■ Data listing

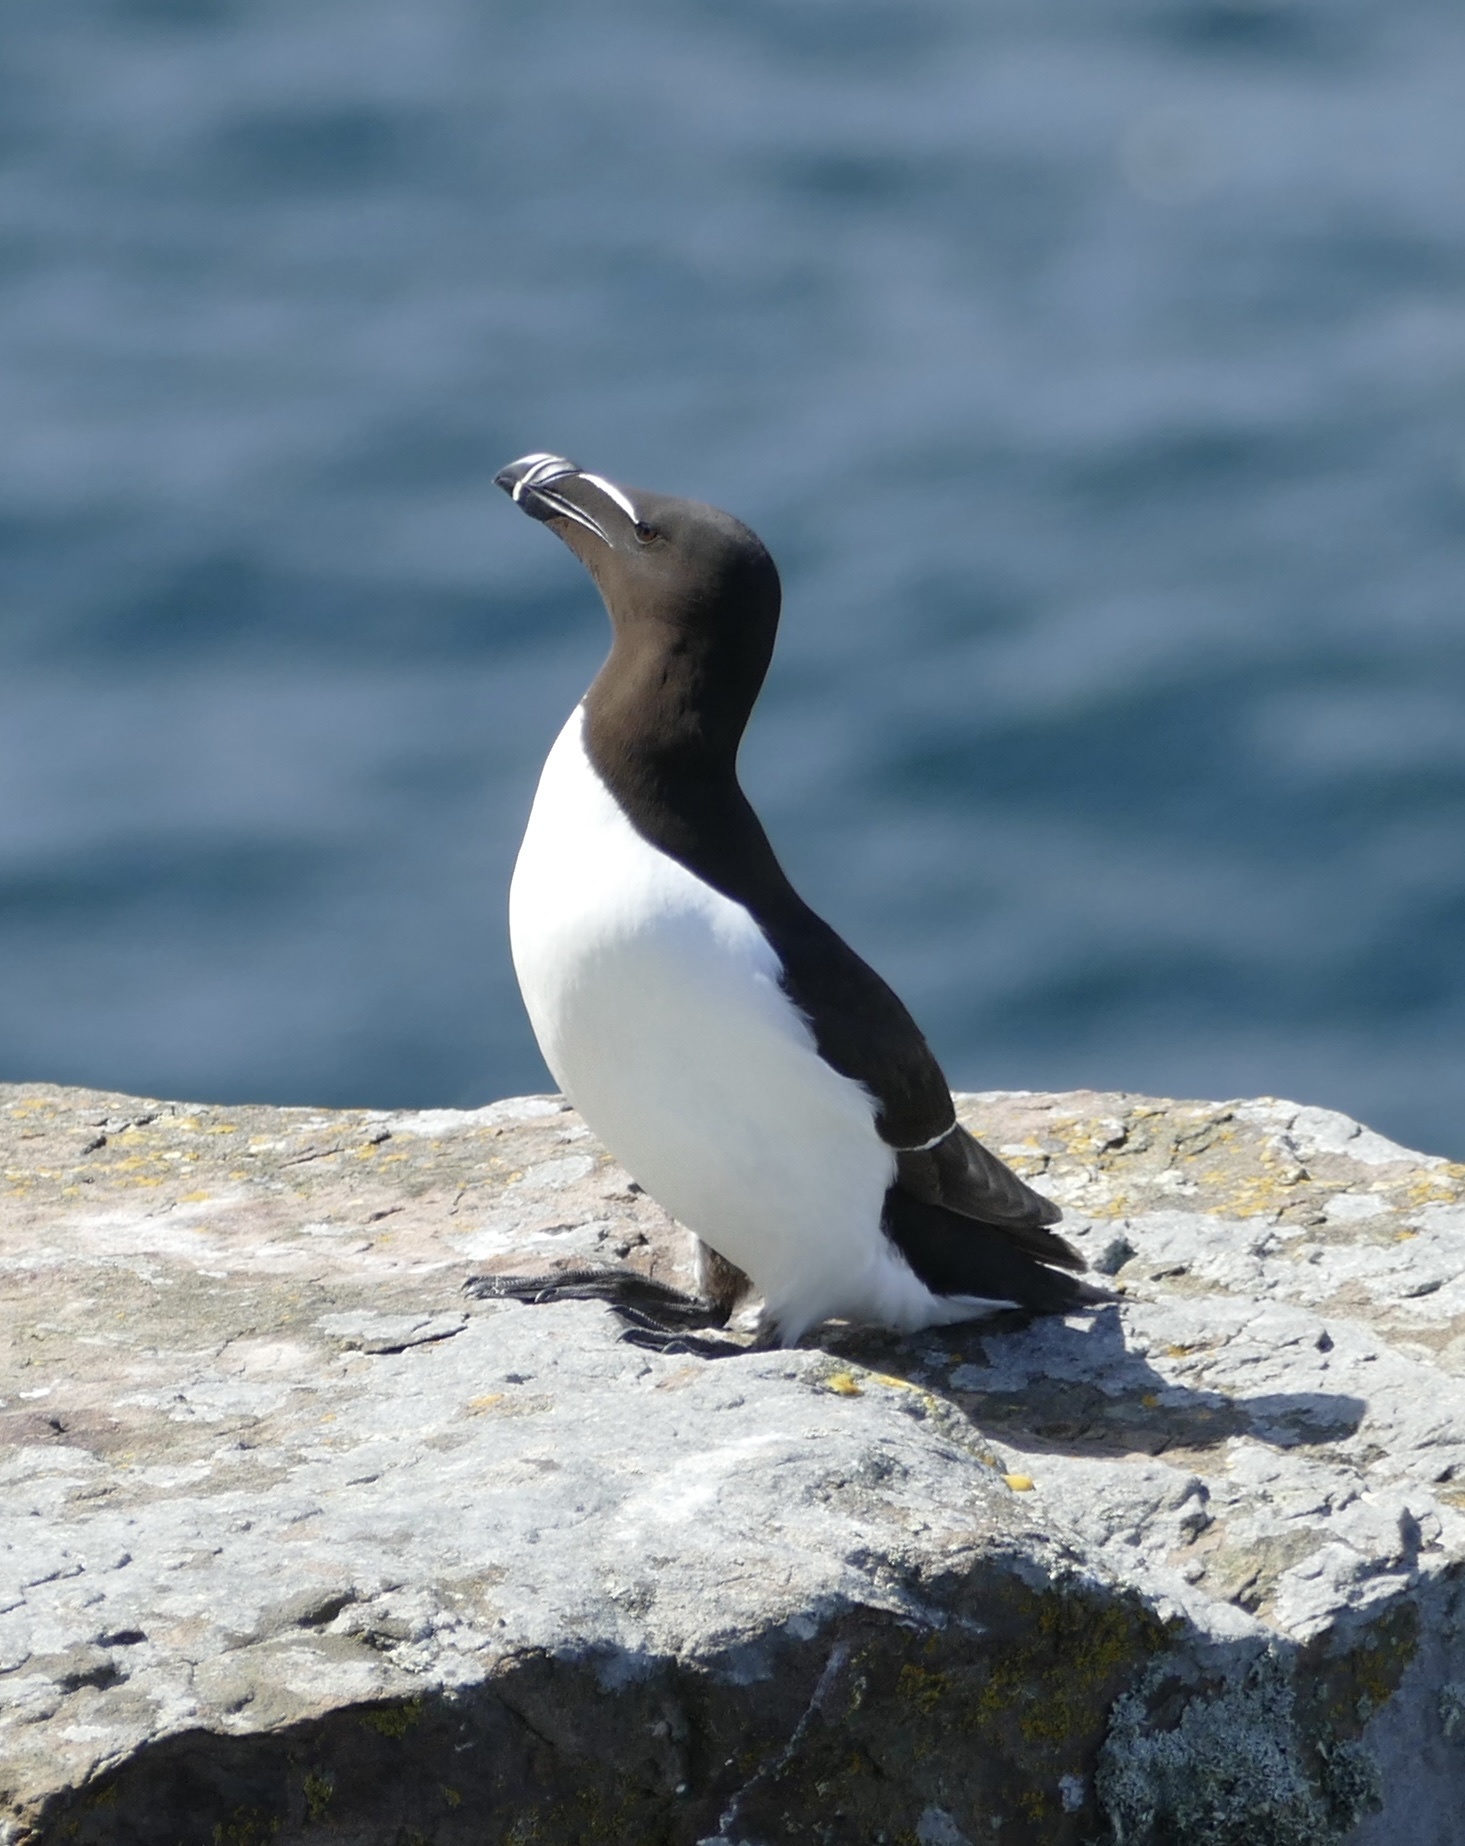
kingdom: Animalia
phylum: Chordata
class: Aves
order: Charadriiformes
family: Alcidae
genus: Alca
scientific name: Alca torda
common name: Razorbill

■ What is expected
Copy the lines of the material from the line that contains "order: Charadriiformes" through the end of the material, inclusive.

■ Answer to the task
order: Charadriiformes
family: Alcidae
genus: Alca
scientific name: Alca torda
common name: Razorbill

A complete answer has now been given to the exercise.